彼は誰よりも自由で強い人だ。彼と時間を共にし言葉を交わすときは、いつも薄氷の上を歩くような気持ちだった。踏み違えて割れてしまえば海の底から地球の裏側まで落下し、手の届かぬ場所で一人何事もなかったかのように暮らし始める。彼はそんな人だった。だからこの家で初めて「ただいま」と言ってくれた日にはもう、玄関先なのにみっともなく泣くしかなかったのだ。
(題:遠くの空へ)
些細なことで心が動く。心が動くと涙が出る。感受性がやたらと高いこの人のそんな性質にもとっくに慣れた。ひとしきり泣いた後は決まって、すみません、と謝る。この人もいい大人だ。突然泣いてしまったら確かに謝る他ないだろう。しかし、こっちはどうだ。よく回るはずのその口が、肝心なときばかり言葉を詰まらせ嗚咽を漏らす。そんな姿が嫌いどころか好ましく感じるのだから最悪だ。

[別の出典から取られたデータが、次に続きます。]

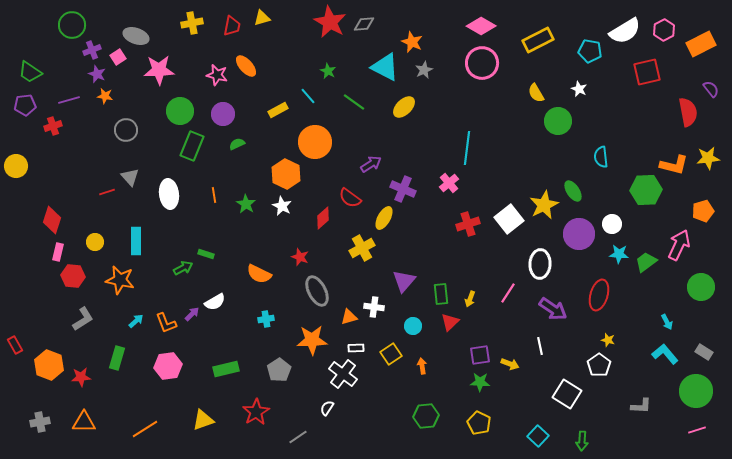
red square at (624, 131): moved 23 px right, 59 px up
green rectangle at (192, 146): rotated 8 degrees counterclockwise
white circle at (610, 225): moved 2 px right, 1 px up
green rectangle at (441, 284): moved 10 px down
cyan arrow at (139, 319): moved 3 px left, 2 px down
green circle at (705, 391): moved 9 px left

こっちもいい大人なのに。醜い部分を知られたくなくて、今日も泣くこの人の隣でただただ黙っているしかできなかった。
(題:言葉にできない)
屋台のイカ焼きをそんなに綺麗に食べれる人、初めて見た。思ったままの感想を伝えると、残った串とトレイをビニール袋に仕舞いながら「そう?」と小首を傾げた。桜の開花を言い訳にして現れた屋台。釣られた彼はわかりやすく花より団子。それでもこちらから手を差し出せば、空いた方の手で繋いでくれるのだからちょっとたまらない。彼も少しは満開の桜に浮かれているのだろうか。攫われないようにちゃんと掴まっていて、なんて戯れを言いながら並木道をゆっくり下っていく。
(題:春爛漫)
離したくないならそう誓えばいい、なんて身も蓋ないことをうっかり口にしそうになる。そんなこと、できたら今頃とっくにしていただろう。できないからこの人も不安なのだ。抱き込んだまま動かないその背中に手を触れる。たった一人のためにこんなふうに思い悩んで、随分と生真面目なことだ。思われる側として何か一つ、報いた方がいいのだろう。耳元に顔を寄せる。せめてこの次が確かにあるように、こちらから誓いを立てた。
(題:誰よりも、ずっと)
人生を一日で例えたら、今は何時頃だろうか。ソファに寝転がったまま、彼はふとそんなことを尋ねた。二人していい歳だ。寿命から考えればおおよそ折り返し地点か、そこも既に過ぎてしまったか。仮に朝を一日の始まりとすれば、そろそろ夜になるくらいかもしれない。そう答えたら「長いな、夜」とボソリと呟いた。それは、そうだ。今は電気があるから余計にね、と例え話をしながら彼の元へと歩み寄る。残り短くて長い夜を、こうして一緒に過ごしてくれるか確かめるために。